Launched into such strident mood, I was glad to recall a great passage from the essayist D.J. Taylor: "Sport is essentially a romantic activity: The act of pulling on a pair of football boots may double up as a search for companionship or better health, or half a dozen other localized amenities, but it is also the pursuit of a certain kind of abstracted interior glory in which what happens to you is in the end much less important than what you think happens to you, or perhaps more vitally, what other people think."

As we watch others living out their, and our, glories on the pitch, that's the heights to which the great commentators need to help us aspire.

Commentating, or announcing as American English would have it, used to be a noble pursuit - the ability to come up with a relevant remark, naturally and instantaneously. The TV commentator, however, has neither to formulate nor convey a word picture. Many thus resort to telling us precisely what we see on the screen - perhaps the most annoying of all the worst commentary types who are calculated to drive us crazy.

Others include:

? The Predictable: You know what they are going to say, how they are going to say it and when they will say it. And, they do.

? The Ignorant: who simply don't know the sport they are covering.

? The "Better than Thou" types: constantly down on the performers simply because they can do things they could never have dreamt of doing themselves.

? The Super Patriot: We've already knocked them for their lack pf perspective.

? The "Knock-the-Ref" types: Enjoying the benefits of television, they rely on hindsight and always castigate the hapless official for his "blindness in missing so obvious a trip."

Then there are the lesser but equally annoying menaces: The "evil eye" commentators who, having pronounced a player the best thing since sliced bread, inevitably lands up condemning the poor fellow to an entire afternoon of mis-kicks. Or, the pedant who insists on keeping us bang up to date with all the wonderful statistics and records that have been fed into his computer, and doesn't know when to break off because a goal is about to be scored. And, perhaps the most irritating of all: The results-driven commentator who rates the merit of a game according to the result. A match can be an absolutely humdinger, end-to-end stuff full of action, but just because there aren't any goals, the commentator's solemn conclusion is, "What a bore, an absolute waste of time," etc. etc.

With all this bile out of our system, let's get some relief in recalling (thanks to Google) some of the awful gaffes committed by sports commentators down the years - the kind of things which the authors would have done anything to have had their mikes shut at the time so as to keep them out of history: Athletics commentator David Coleman during the Olympic 100m final featuring Carl Lewis, Calvin Smith and Alan Wells: "Lewis is going well, Smith's going well and Wells is going well as well!" Or the motor racing man declaring, "The lead car is absolutely unique, except for the one behind it which is identical;" the dressage commentator who said, "This is a lovely horse.
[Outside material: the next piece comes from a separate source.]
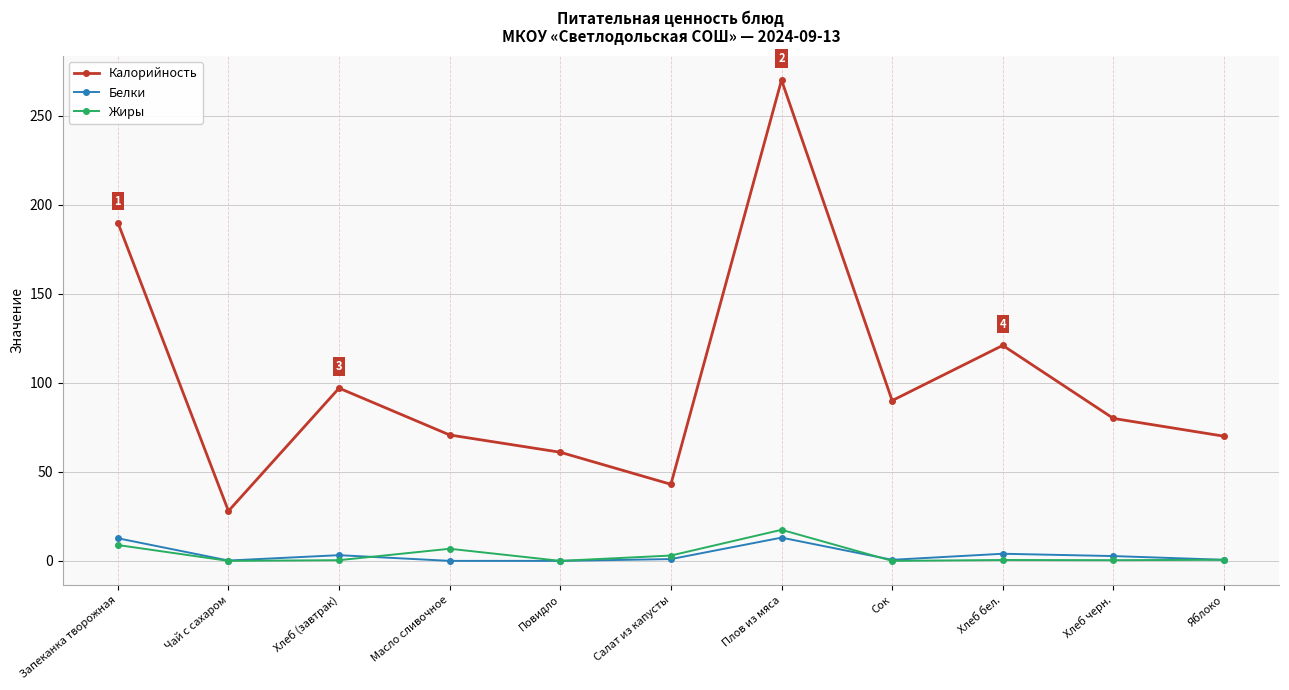

Count the number of data series in this chart.

3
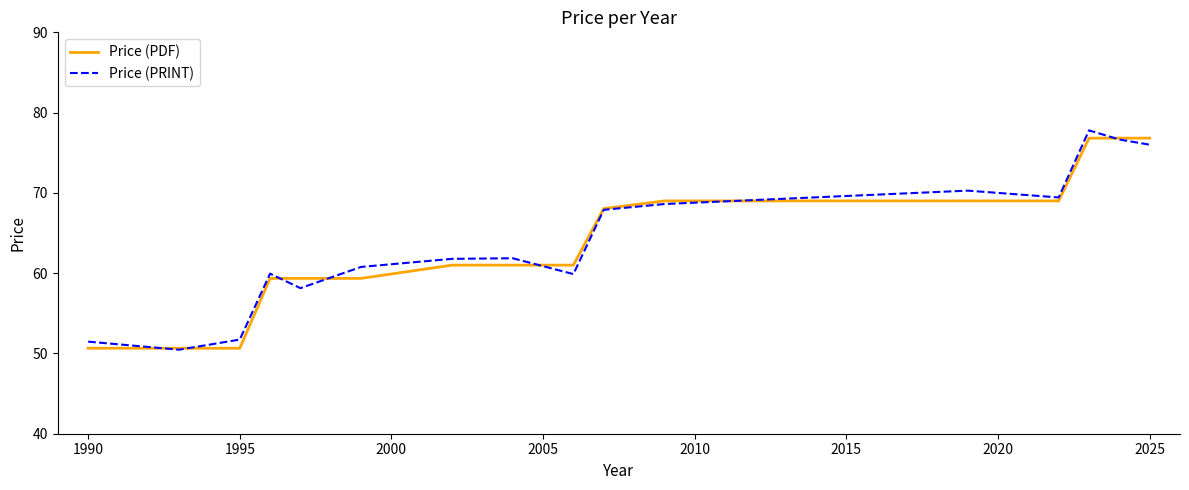

What is the highest value of the Price (PRINT) series?

77.8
I speak from personal experience since I once mounted her mother;" the boxing analyst: "Sure there have been injuries, and even some deaths in boxing, but none of them really that serious."
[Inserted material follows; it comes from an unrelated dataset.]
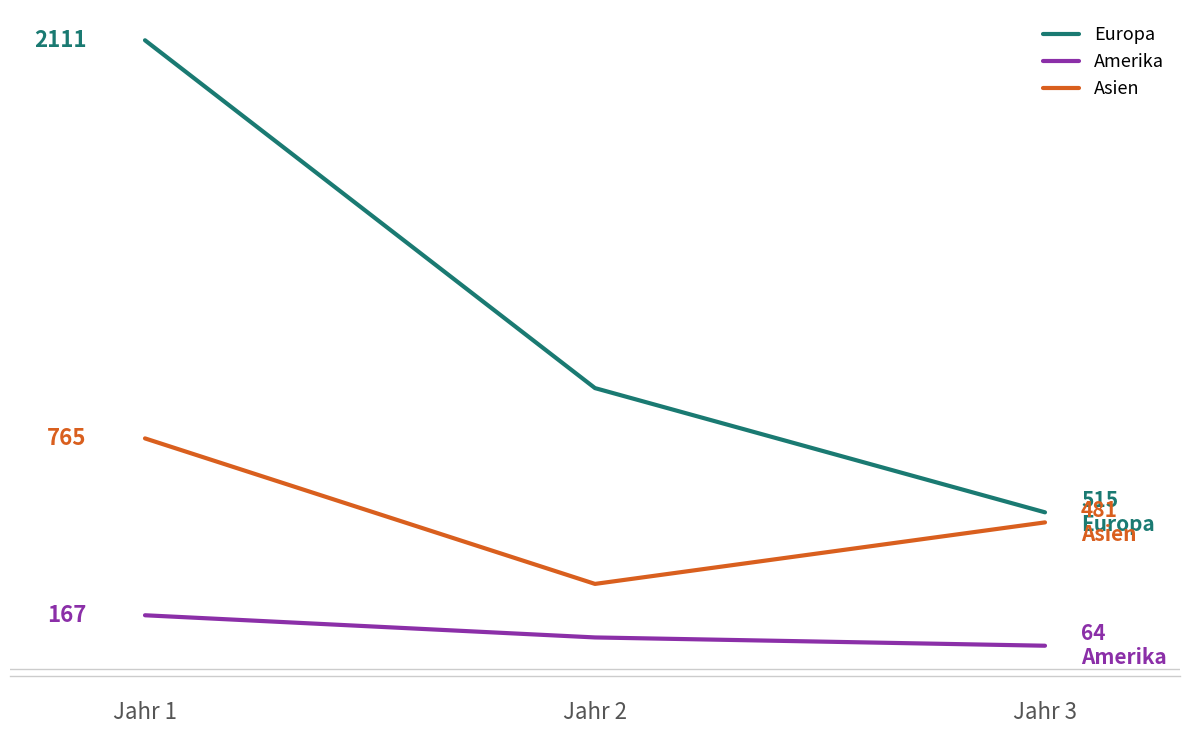

Is this an area chart (filled region under the line)?

No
Then, there's the solemn softball commentator: "If history repeats itself, I should think we can expect the same thing again," the cricket commentator who gave us, "The bowler's Holding the batsman's Willey," and finally the tennis commentator who remarked, "One of the reasons Andy's playing so well is that, before the final round, his wife takes out his balls and kisses them... " and went on to find an immortal place in our hearts when he drew attention to the gaffe by blurting out, "Oh my God, what have I just said?"